La croissance économique de l’Allemagne repose actuellement de manière significative sur le libre-échange et des chaînes de création de valeur mondiales. La forte orientation à l’export est perçue comme un indicateur de la puissance économique et de la compétitivité des entreprises allemandes. Cependant, depuis que le gouvernement Trump a opté pour une politique douanière radicale, cette dépendance élevée aux exportations pèse sur la dynamique de croissance.

Les États-Unis, un partenaire commercial important

Avec une part de 10,4 pour cent dans le total des exportations allemandes de biens, les États-Unis représentent un partenaire commercial majeur pour l’Allemagne. En 2024, l’Allemagne a exporté vers les États-Unis pour environ 161,4 milliards d’euros. Rapporté à un produit intérieur brut (PIB) d’environ 4,3 billion d’euros, cela correspond à 3,7 pour cent du PIB allemand. Comparée à d’autres pays également touchés par les droits de douane américains, cette dépendance reste toutefois relativement gérable du point de vue macroéconomique. Des pays comme le Canada ou le Mexique dépendent bien davantage de la demande américaine que l’Allemagne.

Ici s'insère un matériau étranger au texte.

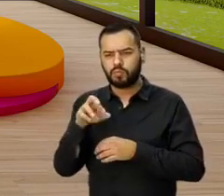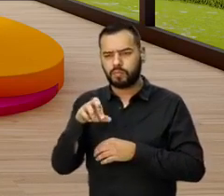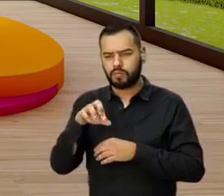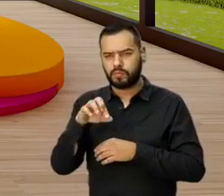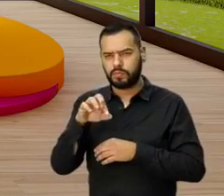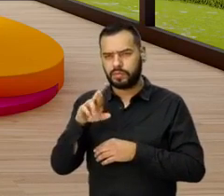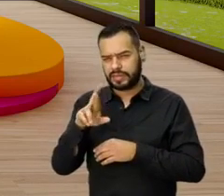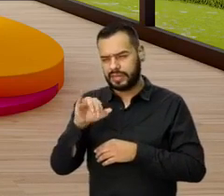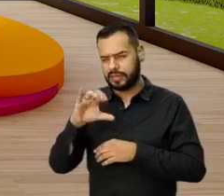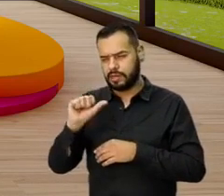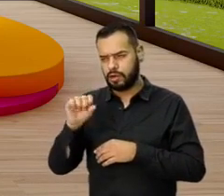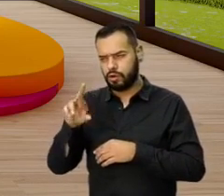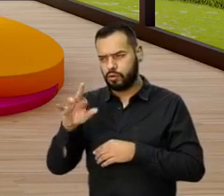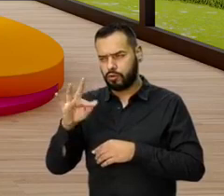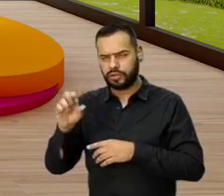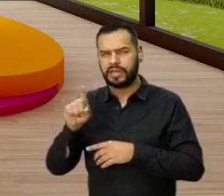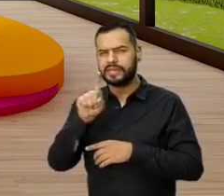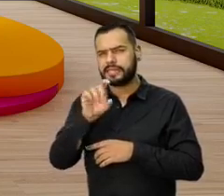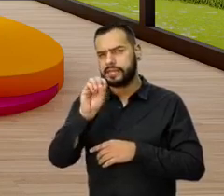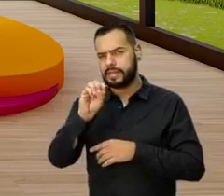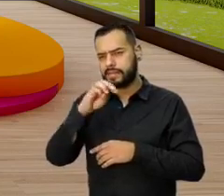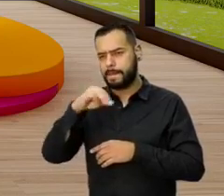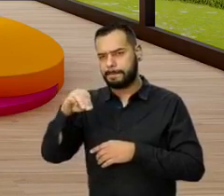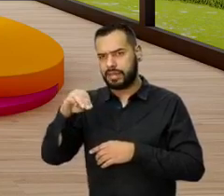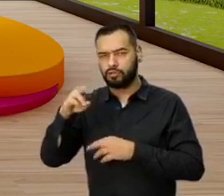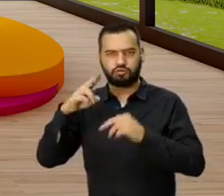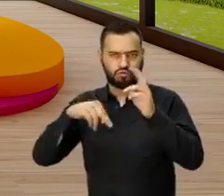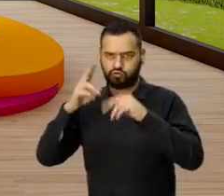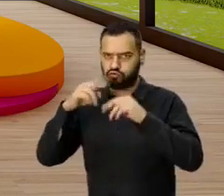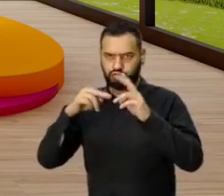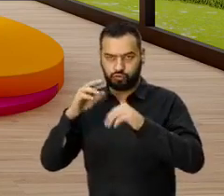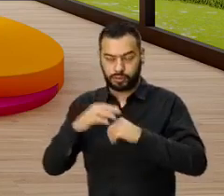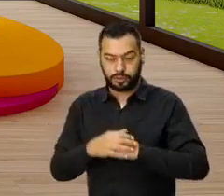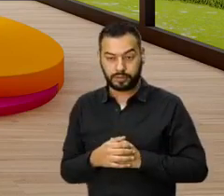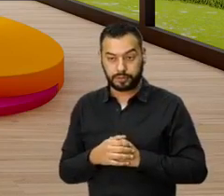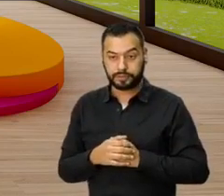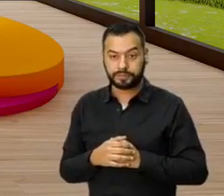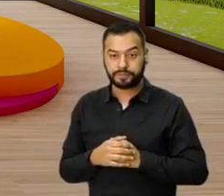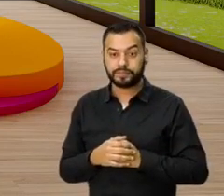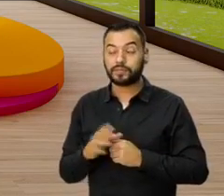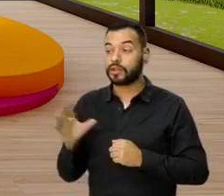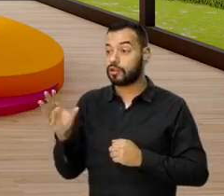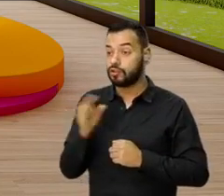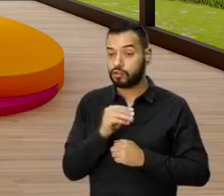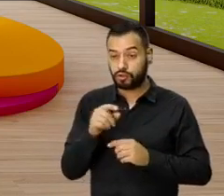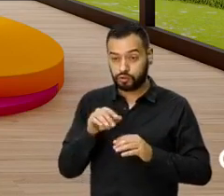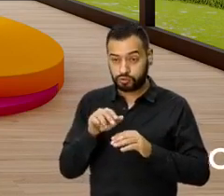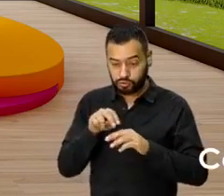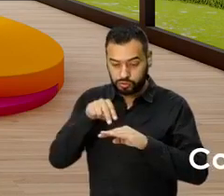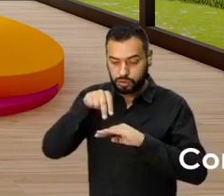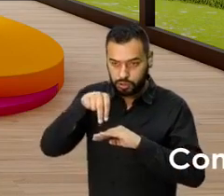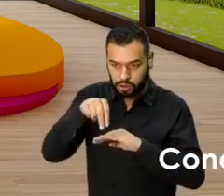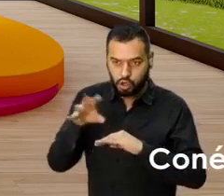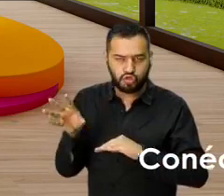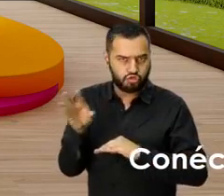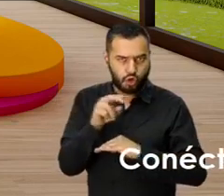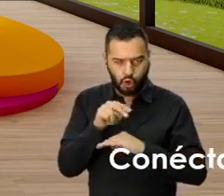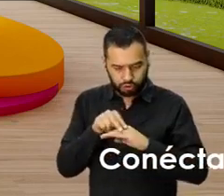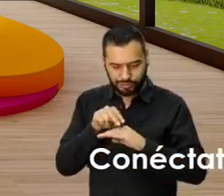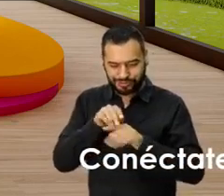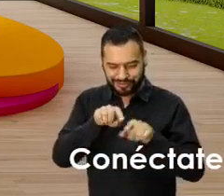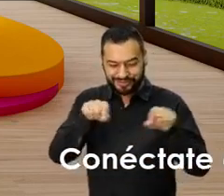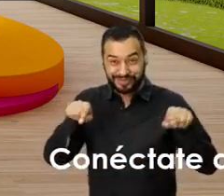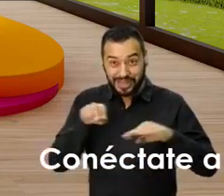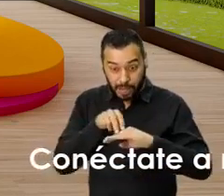60 metros cuadrados, 60 metros, construidos, construidos, y recuerden que tienen, todos tienen el balcón, correcto, todos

Graphique 2 : Exportations vers les États-Unis en % du PIB

Source : Eurostat, Office allemand de la statistique

Le marché intérieur de l’UE comme facteur de stabilité

L’importance des pays de l’UE pour l’économie d’exportation allemande est bien plus grande. En effet, plus de 50 pour cent des exportations allemandes sont destinées à des partenaires au sein de l’UE. Le libre-échange à l’intérieur du marché européen est ainsi nettement plus déterminant pour l’Allemagne que le commerce avec les États-Unis. Dans la situation actuelle, cette étroite interdépendance économique au sein de l’UE renforce la stabilité du commerce extérieur allemand et permet de faire face aux incertitudes mondiales. Une intégration toujours plus étroite en Europe renforce la croissance et est plus que jamais nécessaire au vu de la politique douanière de Trump, profondément irrationnelle d’un point de vue économique.

La Chine pourrait supplanter les exportations allemandes

L’un des risques de la guerre commerciale américaine avec la Chine est toutefois un accroissement des exportations de marchandises en provenance de Chine vers l’Europe. Les droits de douane américains de plus de 100 pour cent sur les produits chinois pèsent sur les ventes de produits chinois aux États-Unis. A la recherche de nouveaux débouchés, la Chine a intensifié ses relations commerciales avec l’UE dès 2018, après l’introduction des droits de douane américains de 25 pour cent sur les produits chinois – au bénéfice de la balance commerciale chinoise.

L’économie allemande retrouvera la croissance en 2026

Le plan de relance allemand de 500 milliards d’euros, qui a été approuvé à la majorité des deux tiers sous forme de fonds spécial, pourrait contribuer à résorber le retard accumulé dans les investissements publics et entraîner un surcroît d’investissements privés. Selon plusieurs instituts de recherche et fédérations patronales allemandes, les besoins les plus urgents concernent les secteurs des transports, de l’éducation et de la protection du climat1. Oxford Economics a revu nettement à la hausse ses prévisions de croissance pour 2026 et 2027 après l’adoption du paquet financier historique et prévoit désormais une croissance économique réelle de 1,8 pour cent en 2026 (+ 0,7 point de pourcentage par rapport à la dernière prévision) et de 2,6 pour cent en 2027 (+ 1,3 point de pourcentage par rapport à la dernière prévision). Le marché boursier a nettement réagi à ces impulsions budgétaires et a enregistré une hausse notable.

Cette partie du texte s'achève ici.